Reading text:

+ + + + +

To view the full product, including the scope and methodology, click on 
[hyperlink, http://www.gao.gov/cgi-bin/getrpt?GAO-08-687T]. For more 
information, contact John B. Stephenson at (202) 512-3841 or 
stephensonj@gao.gov. 

[End of section] 

Mr. Chairman and Members of the Subcommittee: 

We are pleased to be here to testify on the infrastructure challenges 
facing the District of Columbia's Water and Sewer Authority (WASA), 
highlighting its efforts to reduce lead exposure. In doing so, we will 
also put our comments in the context of the many fiscal challenges and 
competing demands facing all water utilities, including WASA. 

Media reports in early 2004 about lead contamination of the District's 
drinking water raised serious concerns about the health risks posed to 
its residents from existing lead service lines, and about how local and 
federal agencies were carrying out their responsibilities. WASA's lack 
of timely disclosure of this problem, and the subsequent confused 
effort by government agencies to inform the public on steps to protect 
itself, led to numerous congressional hearings and a June 2004 
administrative consent order between the Environmental Protection 
Agency (EPA) and WASA. WASA agreed to take a number of corrective 
actions, including improving its water sampling procedures and 
subsequent reporting of these results to EPA; enhancing its public 
education efforts; and developing a plan to identify additional lead 
service lines. In addition, orthophosphate was added to WASA's water 
supply in August 2004 to form a protective coating inside lead service 
lines and fixtures to prevent lead from leaching into drinking water. 

To address the problem in the long-term, WASA decided to undertake what 
it estimates to be at least a $400 million program to replace the 
public portions of all its customers' lead service lines (roughly 
35,000 lines) by 2016 and to also provide various incentives to 
encourage the replacement of lead service lines in private space. In 
the District of Columbia, homeowners are responsible for the portion of 
the service line that runs from the property line to the home. 
Homeowners may replace this portion of the line if they choose, but 
this replacement is not required. 

The lead problem in the District of Columbia also prompted EPA to 
review the adequacy of federal regulations on lead in drinking water. 
In October 2007, EPA made several changes to the monitoring and public 
notice provisions of the Safe Drinking Water Act's Lead and Copper 
Rule, the principal federal regulation protecting public water system 
consumers from exposure to lead and copper in drinking water. 

As important as the lead contamination problem has been to WASA and its 
customers, it is not the only issue with which the utility must 
grapple. Like many other large water utilities, WASA is also 
responsible for wastewater collection and transmission, including 
operation and maintenance of its wastewater treatment facility and 
sanitary sewer system. While the utility has sought to modernize many 
parts of its wastewater facilities, some components date back to the 
early 19th century. Like most utilities, WASA must provide for 
replacement or rehabilitation of its existing system, and construct 
extensions to this system for development and growth as needed. 

The federal government has had a significant impact on the nation's 
drinking water and wastewater infrastructure by (1) providing financial 
assistance to build new facilities or upgrade existing ones and (2)

+ + + + +

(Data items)
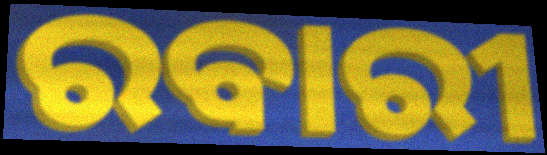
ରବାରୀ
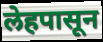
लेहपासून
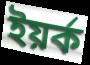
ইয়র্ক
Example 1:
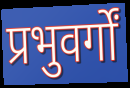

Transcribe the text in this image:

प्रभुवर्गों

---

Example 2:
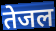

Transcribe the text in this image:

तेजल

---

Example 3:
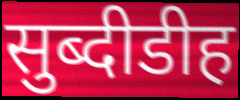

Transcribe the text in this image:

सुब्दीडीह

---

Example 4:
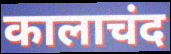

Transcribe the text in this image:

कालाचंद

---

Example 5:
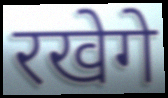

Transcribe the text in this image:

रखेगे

+ + + + +

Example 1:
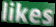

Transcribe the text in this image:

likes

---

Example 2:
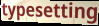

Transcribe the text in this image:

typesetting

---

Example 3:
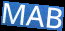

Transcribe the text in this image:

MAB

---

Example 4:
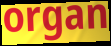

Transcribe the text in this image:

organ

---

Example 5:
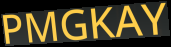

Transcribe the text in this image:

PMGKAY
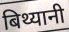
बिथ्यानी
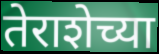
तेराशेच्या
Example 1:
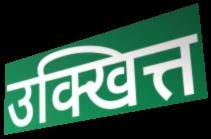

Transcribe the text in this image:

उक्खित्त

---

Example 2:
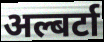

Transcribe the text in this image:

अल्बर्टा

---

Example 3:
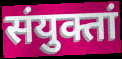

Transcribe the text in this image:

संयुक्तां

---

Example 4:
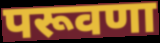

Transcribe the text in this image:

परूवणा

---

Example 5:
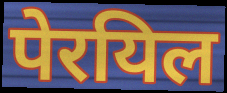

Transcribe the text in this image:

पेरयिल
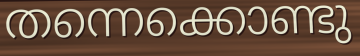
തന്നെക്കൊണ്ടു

+ + + + +

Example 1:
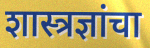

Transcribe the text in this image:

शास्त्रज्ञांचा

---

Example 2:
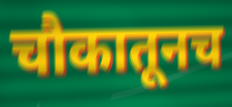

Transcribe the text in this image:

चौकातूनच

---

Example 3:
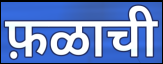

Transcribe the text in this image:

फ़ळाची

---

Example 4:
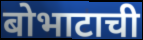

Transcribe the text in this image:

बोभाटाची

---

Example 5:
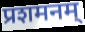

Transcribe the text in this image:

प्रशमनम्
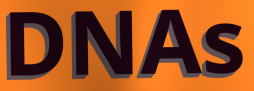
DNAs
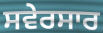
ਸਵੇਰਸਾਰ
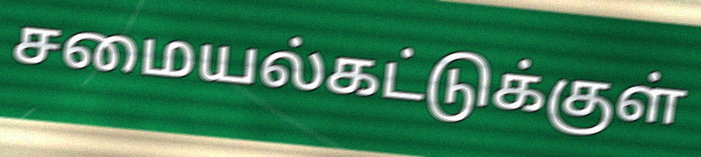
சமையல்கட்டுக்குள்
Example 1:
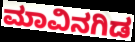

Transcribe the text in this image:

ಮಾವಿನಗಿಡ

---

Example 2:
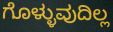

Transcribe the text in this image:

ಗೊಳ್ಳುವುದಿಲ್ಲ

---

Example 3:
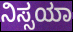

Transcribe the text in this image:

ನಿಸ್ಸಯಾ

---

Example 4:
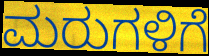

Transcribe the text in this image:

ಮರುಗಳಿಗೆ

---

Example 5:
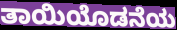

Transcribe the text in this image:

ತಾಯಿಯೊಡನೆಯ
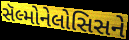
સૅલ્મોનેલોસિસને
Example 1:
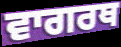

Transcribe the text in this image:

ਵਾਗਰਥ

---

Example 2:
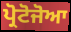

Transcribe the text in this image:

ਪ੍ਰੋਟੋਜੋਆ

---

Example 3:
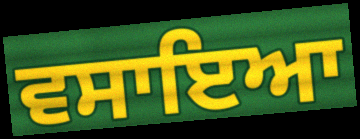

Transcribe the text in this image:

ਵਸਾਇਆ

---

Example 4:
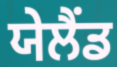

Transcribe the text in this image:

+ + + + +

Problem 1:
According to the WASA testimony, by what year does WASA plan to replace the public portions of all its customers' lead service lines?
Problem 2:
Extend the WASA testimony from the point where it stops.
The items have nothing to do with what you are asked to do here.

Written answer 1:
By 2016.

Written answer 2:
establishing regulatory requirements that affect the technology, 
operation, and maintenance of utility infrastructure. As the agency 
that regulates drinking water and surface water quality, EPA provides a 
significant amount of financial assistance for facilities that supply 
drinking water and treat wastewater. This assistance is primarily in 
the form of grants to the states to capitalize revolving loan funds, 
which are used to finance improvements to drinking water and wastewater 
treatment facilities. In addition to its financial investment, EPA has 
promulgated regulations to implement the Safe Drinking Water Act and 
Clean Water Act, which have been key factors in shaping water systems' 
capital needs and management practices. 

In my testimony today I will present observations on (1) WASA's efforts 
to address lead contamination in light of its other pressing water 
infrastructure needs, and (2) the extent to which WASA's challenges are 
indicative of those facing other water utilities across the nation. 

To address these questions, we are summarizing and updating reports we 
issued in 2005[Footnote 1] and in 2006[Footnote 2] on the lead 
contamination problem in the District of Columbia's drinking water 
supplies, and on the status of WASA's effort to address this problem.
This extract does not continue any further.